--- Estratto della pagina ---
━━━━━━━━━━━━━━━━━━━━

Nonostante esistano tutti questi ostacoli alla vita in comunità bisogna continuare a credere nell’amicizia, essa è

 

“un bene che dovrebbe accompagnare tutte le stagioni della vita”,

 

insterilisce chi ne fa a meno, arricchisce e fa risplendere la formazione di chi la incontra.

 

La ricerca dell’amicizia accomuna gli uomini e ha un’importanza tale da assurgere a iter primario per la ricerca, dà gioia, induce ad amare e ad essere amati, dà solide basi alla conferma dell’identità. Come tutti i beni rari essa va governata con giudizio affinché sveli in tutta la sua pienezza le sue preziose qualità che, sole, sono in grado di sostenere l’individuo nel corso della sua esistenza.

 

È di Aristotele (384/3-322 a. C.) la prima riflessione sistematica del mondo classico sull’amicizia. Ad essa egli dedicò i libri VIII e IX dell’Etica Nicomachea attirando l’attenzione del lettore per la sua estensione: per la prima volta l’amicizia – sintesi di virtù morali – è studiata nella sua complessità  e importanza. 

 

Appena varcati i cancelli dell’io, troviamo l’altro.

━━━━━━━━━━━━━━━━━━━━

--- Voci fornite ---
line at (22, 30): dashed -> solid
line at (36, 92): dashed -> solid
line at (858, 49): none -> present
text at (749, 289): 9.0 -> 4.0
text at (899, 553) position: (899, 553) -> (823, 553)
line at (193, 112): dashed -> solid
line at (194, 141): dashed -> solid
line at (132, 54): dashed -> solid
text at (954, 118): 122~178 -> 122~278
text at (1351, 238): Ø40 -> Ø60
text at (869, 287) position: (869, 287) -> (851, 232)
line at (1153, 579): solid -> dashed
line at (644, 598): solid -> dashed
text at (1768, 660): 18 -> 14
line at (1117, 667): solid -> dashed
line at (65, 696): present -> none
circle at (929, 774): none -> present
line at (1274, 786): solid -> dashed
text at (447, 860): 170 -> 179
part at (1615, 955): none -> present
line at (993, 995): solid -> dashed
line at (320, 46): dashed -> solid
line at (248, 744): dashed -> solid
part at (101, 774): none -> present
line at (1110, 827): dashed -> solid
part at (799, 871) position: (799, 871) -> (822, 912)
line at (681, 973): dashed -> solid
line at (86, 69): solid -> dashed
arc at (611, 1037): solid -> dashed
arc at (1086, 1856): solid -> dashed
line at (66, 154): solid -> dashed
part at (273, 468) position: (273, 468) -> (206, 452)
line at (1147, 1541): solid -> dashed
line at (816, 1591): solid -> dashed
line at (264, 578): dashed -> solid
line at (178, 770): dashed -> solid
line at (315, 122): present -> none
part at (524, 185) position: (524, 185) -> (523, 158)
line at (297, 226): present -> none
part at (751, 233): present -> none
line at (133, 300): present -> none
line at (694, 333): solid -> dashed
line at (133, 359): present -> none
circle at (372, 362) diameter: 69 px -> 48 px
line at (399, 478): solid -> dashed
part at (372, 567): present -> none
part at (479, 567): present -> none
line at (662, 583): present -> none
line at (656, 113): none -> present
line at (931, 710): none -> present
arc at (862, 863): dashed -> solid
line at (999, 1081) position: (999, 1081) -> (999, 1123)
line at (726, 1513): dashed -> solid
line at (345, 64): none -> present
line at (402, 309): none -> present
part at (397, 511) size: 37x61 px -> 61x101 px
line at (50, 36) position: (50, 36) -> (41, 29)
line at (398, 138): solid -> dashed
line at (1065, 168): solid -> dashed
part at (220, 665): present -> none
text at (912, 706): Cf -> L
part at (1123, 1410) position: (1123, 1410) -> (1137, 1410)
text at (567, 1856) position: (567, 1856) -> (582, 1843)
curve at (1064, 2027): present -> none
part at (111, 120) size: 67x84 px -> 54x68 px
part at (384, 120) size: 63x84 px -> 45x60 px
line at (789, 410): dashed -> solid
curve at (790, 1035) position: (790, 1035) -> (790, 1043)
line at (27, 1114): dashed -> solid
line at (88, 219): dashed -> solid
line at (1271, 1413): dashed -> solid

━━━━━━━━━━━━━━━━━━━━

--- Compiti ed esercizi ---
A) Trascrivi fedelmente il passo del testo sull'amicizia da "È di Aristotele" a "complessità  e importanza.".
B) In base al testo sull'amicizia, rispondi in breve:
(i) Quali libri dell'Etica Nicomachea dedicò Aristotele all'amicizia?
(ii) Che effetto ha l'amicizia su chi ne fa a meno?
(iii) Con che cosa va governata l'amicizia, in quanto bene raro?
C) Prosegui il testo sull'amicizia, a partire dall'ultima frase riportata.

--- Risposte all'esercizio ---
A)
È di Aristotele (384/3-322 a. C.) la prima riflessione sistematica del mondo classico sull’amicizia. Ad essa egli dedicò i libri VIII e IX dell’Etica Nicomachea attirando l’attenzione del lettore per la sua estensione: per la prima volta l’amicizia – sintesi di virtù morali – è studiata nella sua complessità  e importanza.

B)
(i) I libri VIII e IX.
(ii) Lo insterilisce.
(iii) Con giudizio.

C)
Oggi come ieri il legame che tiene insieme delle soggettività affascina risultando essere un oggetto di studio sempre attuale. Tra il 24 e il 25 febbraio del 2005, a Roma, si è tenuto il XIII Convegno internazionale di filosofia La necessità dell’amicizia. “Nessuno dovrebbe vivere senza amici” della Pontificia Università della Santa Croce con lo scopo di trattare questo tema dal punto di vista ontologico, antropologico ed etico.

 

Ciò a testimonianza del fatto che ancora oggi ci si interessa di un tema “caldo” come l’amicizia per via dell’evolversi della società attuale, l’integrarsi delle nuove tecnologie nella vita quotidiana e delle modalità di atteggiamento nei confronti del rapporto amicale. Riportando alcuni stralci degli atti del Congresso raccolti da Marco D’Avenia (Professore di Filosofia morale presso la Pontificia Università della Santa Croce di Roma) si vuol far risaltare come sia mutato l’atteggiamento dell’uomo del mondo moderno alle prese con la tecnologia imperante in ogni aspetto della sua vita e come essa abbia cambiato, se sia cambiata, la considerazione dell’amicizia.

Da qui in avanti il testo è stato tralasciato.